Sunday, August 28, 2011

PRE-CANCER COLON POLYPS


Colonoscopies are used to spot and remove lesions, or polyps that are pre-cancerous. People without adenomas – the pre-cancerous type of polyp – were researched studied in a 2010 study and found substantial overuse of the test for low-risk people. In that study, people in one group had no adenomas on their first exam, had another negative exam, and came back for a third exam, says Robert E. Schoen, M.D., M.P.H, lead author of the study and a professor of medicine and epidemiology at the University of Pittsburgh. “More than 90 percent had all three tests within nine years – whereas current guidelines say the first exam was sufficient,” he says.

Who might have them: Anyone 50 or older and those with inflammatory bowel disease or a family history of adenomas or colorectal cancer. Twenty to 50 percent of adults will have adenomas in their lifetime, and 5 to 6 percent will develop cancer.

How to reduce your risk: Eat more fruit and vegetables and less fatty foods, exercise, and lose excess weight. Do not smoke, an avoid alcohol. Get plenty of calcium and vitamin D, and do weight bearing exercises such as walking and muscle strengthening exercises.

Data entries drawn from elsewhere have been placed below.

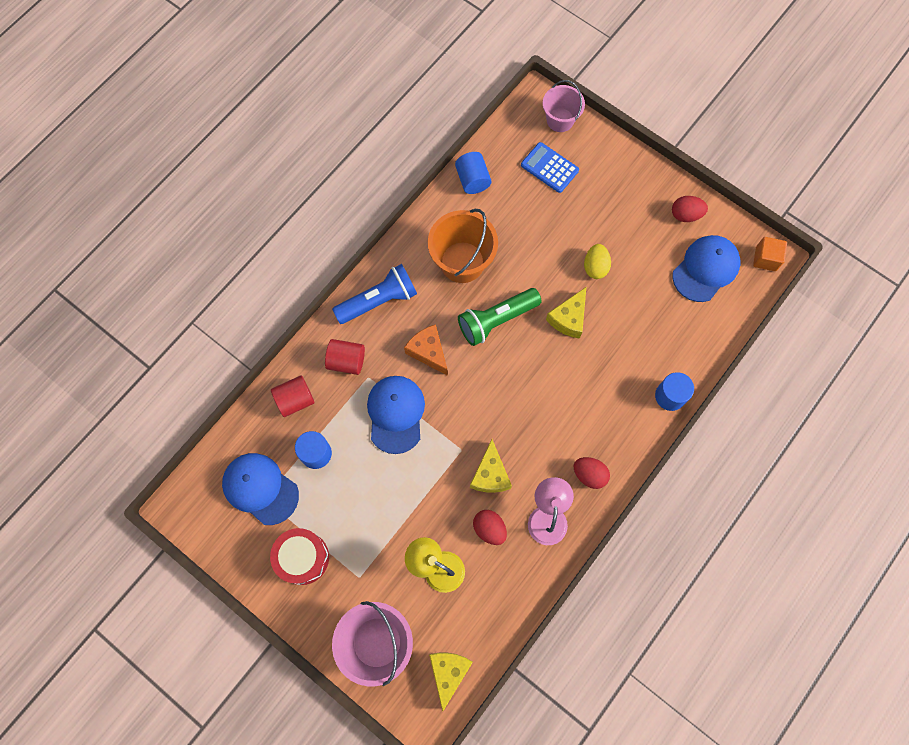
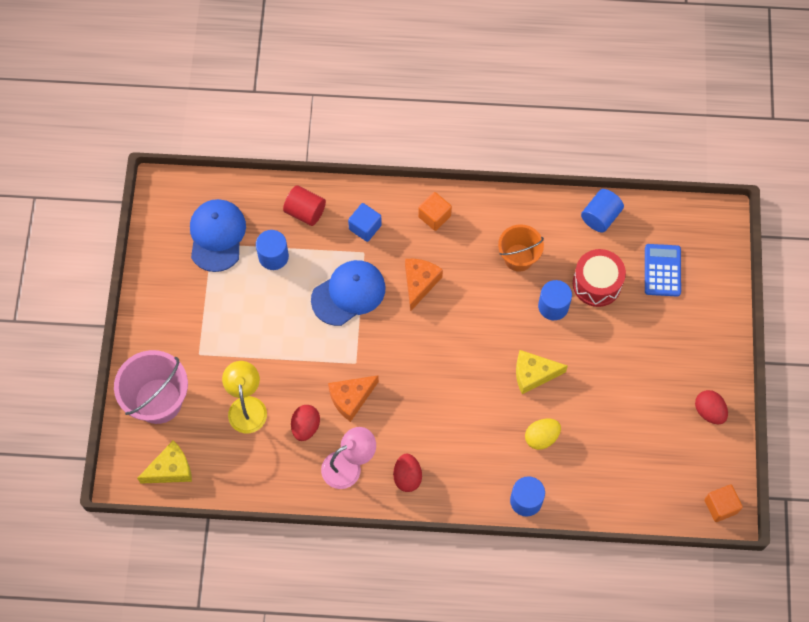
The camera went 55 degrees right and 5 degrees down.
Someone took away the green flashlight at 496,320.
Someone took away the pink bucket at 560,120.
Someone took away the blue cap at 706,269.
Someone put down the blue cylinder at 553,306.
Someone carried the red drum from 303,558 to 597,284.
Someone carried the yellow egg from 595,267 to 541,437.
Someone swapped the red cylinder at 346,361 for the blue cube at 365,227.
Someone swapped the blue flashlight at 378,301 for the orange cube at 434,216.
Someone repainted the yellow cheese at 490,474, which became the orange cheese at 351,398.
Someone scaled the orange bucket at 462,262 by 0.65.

How to avoid over-treatment: Begin at age 50 for average-risk people. For those with a family history of colon cancer, or personal history of colon polyps or inflammatory bowel disease, doctors might recommend earlier or more frequent colon examinations. After age 75, routine screening might not be needed. If pre-cancerous polyps are detected, they can be removed at the time of the procedure. If normal it may not need to be repeated for 10 years. Other recommended tests include an annual stool test which can detect tiny amounts of blood in stool samples.